Tania Tagle: Grief is impossible in a system like the current one.

" Grief is like having a hole in your heart , you feel like you're going to die , but you don't die," his nine-year-old son tells Mexican writer Tania Tagle about his father's suicide. The author asks, "Where do you put those emotions in a system that forces you to be well ?"
"I think it has to do with the system we live in; it doesn't allow you to process the loss . The next day you have to make breakfast and work. There's no room in our contemporary society for mourning : it forces you to be okay, but you're not, because you're feeling so many things that you have to repress," the essayist, who usually inhabits the room of her experiences to create literature, tells EFE.
That guilt-free space in the face of the eruption of anger, nostalgia, and sadness surrounding grief exists in the pages of ' Faucet ,' Tagle's latest book born from her "need" to find a place to deposit her emotions related to grief and also to compile her son's memories, marked by the suicide of a poet who was both a father and partner.
Tagle names the hole in his son's heart with the word "fauce" - which in the plural, " fauces ", refers to the snout of beasts, from the palate to the neck - a " threshold that is neither the mouth nor the stomach, but is a place where you can remain" half-choked.
As he crossed this threshold , he recounts that he found many books that seek to sow guilt and morality about the emotions surrounding grief , such as anger.
Although she acknowledges that she found refuge in the texts of Piedad Bonnett , Chantal Maillard and Esther Salignson , three women who lost their children to suicide.
"Why did I identify as a mother and not as a partner?" Tagle, 39 , asks. She explains that the woman has a " caregiving relationship " with suicide, because, she recalls, "I felt more like a caregiver , and we were no longer a couple ."
For the cultural manager, this problem lies in the fact that the world is going through a " mental health crisis ," and it is women who have decided not to normalize it .

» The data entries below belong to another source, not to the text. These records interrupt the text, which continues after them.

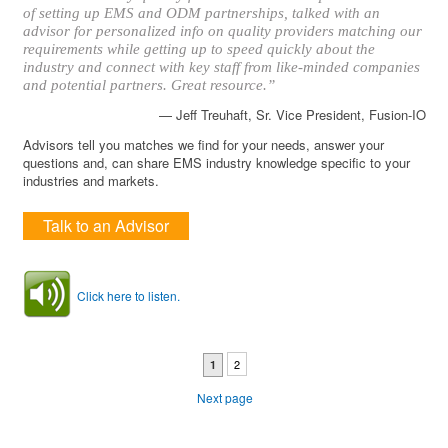
of setting up EMS and ODM partnerships, talked with an
advisor for personalized info on quality providers matching our
requirements while getting up to speed quickly about the
industry and connect with key staff from like-minded companies
and potential partners. Great resource.”
— Jeff Treuhaft, Sr. Vice President, Fusion-IO
Advisors tell you matches we find for your needs, answer your
questions and, can share EMS industry knowledge specific to your
industries and markets.
Talk to an Advisor
Click here to listen.
2
1
Next page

"Couples, mothers, sisters, and friends are taking care of men's mental health, yes. Not just mental health, but physical health too . In my family, men don't go to the doctor unless their wife or daughter takes them. And it's the same with therapy or any other care; that's falling on us," she points out.
Regarding this phenomenon in the literary field, he highlights that there are a large number of male authors who suffer from some mental health problem , but society has decided to " idealize " them and call them "geniuses" for their "talent or creativity."
Tagle admits that one never escapes the spiral of grief ; rather, it is time that stretches the corridors of that labyrinth , in which one gradually begins to walk with clarity.
- Like the day he confessed to his son that his father had committed suicide and that his death had not been an "accident."